Pre-authorization or prior authorization is the process of pre-determining patient coverage and approval of treatment plan from insurance provider before the treatment is performed by the dentist with the hope of claim getting paid.

Expensive dental services such as root canal, dental implants, laser whitening, etc. require pre-authorization. It not only minimizes the chances of denial but also saves time and money for both the patient and Dentist.

Pre-authorization helps dentists determine a patient’s coverage hence making it easier for any dental office to figure out the payment procedure.

Few Reasons Behind The Claim Denial Even After Pre-Authorization:

  • The patient is not eligible anymore
  • The patient has maxed out the allowable
  • Time limit exceeded
  • Other insurance primary
  • The wrong provider provided services

According to the American Dental Association Council, all dental benefits programs (if possible) should empower patients by providing paper copies (or website) of benefit booklets & policy guidelines which helps them in decision making.

State laws are responsible for making sure the employee benefit booklets and disclosures must be written at a grade school reading level and even in national languages other than English to help patients understand it in a better way. 
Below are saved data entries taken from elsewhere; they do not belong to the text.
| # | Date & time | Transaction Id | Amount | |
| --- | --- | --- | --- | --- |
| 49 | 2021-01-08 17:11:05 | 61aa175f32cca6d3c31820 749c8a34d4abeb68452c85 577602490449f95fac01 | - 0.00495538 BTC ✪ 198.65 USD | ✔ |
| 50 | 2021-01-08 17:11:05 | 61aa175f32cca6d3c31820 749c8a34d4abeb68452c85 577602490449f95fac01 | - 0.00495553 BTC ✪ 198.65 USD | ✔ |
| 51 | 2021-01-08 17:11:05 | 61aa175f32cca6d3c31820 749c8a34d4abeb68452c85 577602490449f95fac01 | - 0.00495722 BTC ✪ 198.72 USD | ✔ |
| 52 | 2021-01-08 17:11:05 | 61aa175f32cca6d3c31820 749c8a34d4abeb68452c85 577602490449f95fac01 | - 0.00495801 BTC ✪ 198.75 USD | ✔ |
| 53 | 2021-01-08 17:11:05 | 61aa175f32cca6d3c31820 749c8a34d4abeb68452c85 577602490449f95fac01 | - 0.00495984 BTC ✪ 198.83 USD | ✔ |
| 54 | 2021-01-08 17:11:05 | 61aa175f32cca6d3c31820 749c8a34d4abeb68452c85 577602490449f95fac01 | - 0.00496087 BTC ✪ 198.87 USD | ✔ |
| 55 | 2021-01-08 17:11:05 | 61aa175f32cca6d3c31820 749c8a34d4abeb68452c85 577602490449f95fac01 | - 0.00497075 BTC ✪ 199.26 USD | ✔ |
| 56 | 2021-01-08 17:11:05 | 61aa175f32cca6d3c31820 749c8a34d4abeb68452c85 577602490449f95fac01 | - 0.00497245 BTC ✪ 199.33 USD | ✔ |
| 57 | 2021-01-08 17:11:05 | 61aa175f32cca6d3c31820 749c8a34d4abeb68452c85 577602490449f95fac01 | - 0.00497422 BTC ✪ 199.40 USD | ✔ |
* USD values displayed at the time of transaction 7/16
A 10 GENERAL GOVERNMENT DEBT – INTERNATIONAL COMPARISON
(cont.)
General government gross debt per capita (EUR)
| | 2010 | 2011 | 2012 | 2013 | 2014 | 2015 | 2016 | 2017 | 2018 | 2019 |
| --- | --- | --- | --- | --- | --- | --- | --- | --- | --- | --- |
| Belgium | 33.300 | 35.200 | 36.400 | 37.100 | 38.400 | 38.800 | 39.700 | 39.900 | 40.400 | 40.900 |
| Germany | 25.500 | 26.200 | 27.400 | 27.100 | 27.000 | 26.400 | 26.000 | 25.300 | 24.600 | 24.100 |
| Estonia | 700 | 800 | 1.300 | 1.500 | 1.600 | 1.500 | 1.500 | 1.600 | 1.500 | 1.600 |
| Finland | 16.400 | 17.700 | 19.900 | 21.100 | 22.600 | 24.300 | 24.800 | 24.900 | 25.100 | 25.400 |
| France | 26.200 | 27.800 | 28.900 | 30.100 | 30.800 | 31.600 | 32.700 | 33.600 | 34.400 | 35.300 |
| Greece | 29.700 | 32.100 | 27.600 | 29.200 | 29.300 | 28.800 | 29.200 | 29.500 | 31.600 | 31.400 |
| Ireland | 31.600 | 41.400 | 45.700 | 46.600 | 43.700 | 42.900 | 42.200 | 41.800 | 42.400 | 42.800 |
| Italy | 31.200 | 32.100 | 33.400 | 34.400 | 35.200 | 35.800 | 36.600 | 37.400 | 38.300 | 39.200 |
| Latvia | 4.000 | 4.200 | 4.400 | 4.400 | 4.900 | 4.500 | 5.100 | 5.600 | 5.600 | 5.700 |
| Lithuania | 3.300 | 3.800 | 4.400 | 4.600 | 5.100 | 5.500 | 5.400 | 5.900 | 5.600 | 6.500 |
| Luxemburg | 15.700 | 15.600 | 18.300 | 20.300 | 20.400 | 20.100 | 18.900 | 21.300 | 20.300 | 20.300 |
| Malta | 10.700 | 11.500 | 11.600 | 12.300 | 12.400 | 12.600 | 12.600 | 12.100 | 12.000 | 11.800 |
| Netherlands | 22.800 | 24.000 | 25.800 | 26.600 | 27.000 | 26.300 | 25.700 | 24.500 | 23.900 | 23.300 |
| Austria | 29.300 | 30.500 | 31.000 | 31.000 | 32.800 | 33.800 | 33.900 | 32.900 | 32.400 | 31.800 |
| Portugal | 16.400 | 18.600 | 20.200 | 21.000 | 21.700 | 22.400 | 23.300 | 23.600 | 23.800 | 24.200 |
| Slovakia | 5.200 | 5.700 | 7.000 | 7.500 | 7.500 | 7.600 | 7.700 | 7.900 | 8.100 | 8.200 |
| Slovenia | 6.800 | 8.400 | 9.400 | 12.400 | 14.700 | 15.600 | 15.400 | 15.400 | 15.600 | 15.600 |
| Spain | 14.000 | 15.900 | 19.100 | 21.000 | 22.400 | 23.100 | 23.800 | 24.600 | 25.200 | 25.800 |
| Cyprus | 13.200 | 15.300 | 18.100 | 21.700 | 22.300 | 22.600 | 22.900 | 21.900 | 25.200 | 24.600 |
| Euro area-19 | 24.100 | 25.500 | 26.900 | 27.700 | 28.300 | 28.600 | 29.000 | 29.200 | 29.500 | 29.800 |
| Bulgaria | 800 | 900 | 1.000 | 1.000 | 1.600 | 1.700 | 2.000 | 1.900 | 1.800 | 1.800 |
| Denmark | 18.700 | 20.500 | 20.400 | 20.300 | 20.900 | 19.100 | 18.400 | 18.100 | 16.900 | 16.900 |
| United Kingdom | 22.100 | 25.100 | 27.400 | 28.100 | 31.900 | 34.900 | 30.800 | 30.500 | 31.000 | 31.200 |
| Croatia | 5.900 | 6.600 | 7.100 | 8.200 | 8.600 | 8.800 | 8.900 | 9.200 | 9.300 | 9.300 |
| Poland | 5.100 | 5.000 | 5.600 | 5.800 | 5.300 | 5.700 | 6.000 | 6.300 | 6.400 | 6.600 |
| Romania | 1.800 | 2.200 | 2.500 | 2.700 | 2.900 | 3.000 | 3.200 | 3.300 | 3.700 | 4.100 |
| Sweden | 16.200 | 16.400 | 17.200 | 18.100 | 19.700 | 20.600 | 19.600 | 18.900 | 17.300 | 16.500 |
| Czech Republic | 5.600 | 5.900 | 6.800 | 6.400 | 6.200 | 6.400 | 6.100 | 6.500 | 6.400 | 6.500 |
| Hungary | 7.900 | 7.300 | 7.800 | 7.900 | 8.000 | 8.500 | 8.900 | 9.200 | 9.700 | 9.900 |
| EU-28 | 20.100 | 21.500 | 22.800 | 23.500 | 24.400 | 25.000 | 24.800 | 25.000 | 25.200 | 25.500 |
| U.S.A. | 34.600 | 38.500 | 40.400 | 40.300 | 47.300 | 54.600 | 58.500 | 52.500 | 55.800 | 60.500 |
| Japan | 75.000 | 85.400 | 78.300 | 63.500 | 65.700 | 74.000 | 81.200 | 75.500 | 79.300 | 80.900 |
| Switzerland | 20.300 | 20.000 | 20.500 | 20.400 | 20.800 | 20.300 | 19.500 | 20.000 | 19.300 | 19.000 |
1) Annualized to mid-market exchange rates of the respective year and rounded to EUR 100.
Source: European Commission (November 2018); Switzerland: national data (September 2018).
Problems might occur if there’s a year gap between the pre-authorization and the treatment. The explanation and engagement by the dentists vary from product to product. Usually, dentists have access to a booklet/catalogue or a website that lists all necessary details about the insurance cover, benefits, payment obligations, etc. 

Benefits Of Pre-Authorization

  • Saves time & money.
  • Quicker turnaround.
  • Can be used to uncover proposed treatment which is not covered or is not allowed.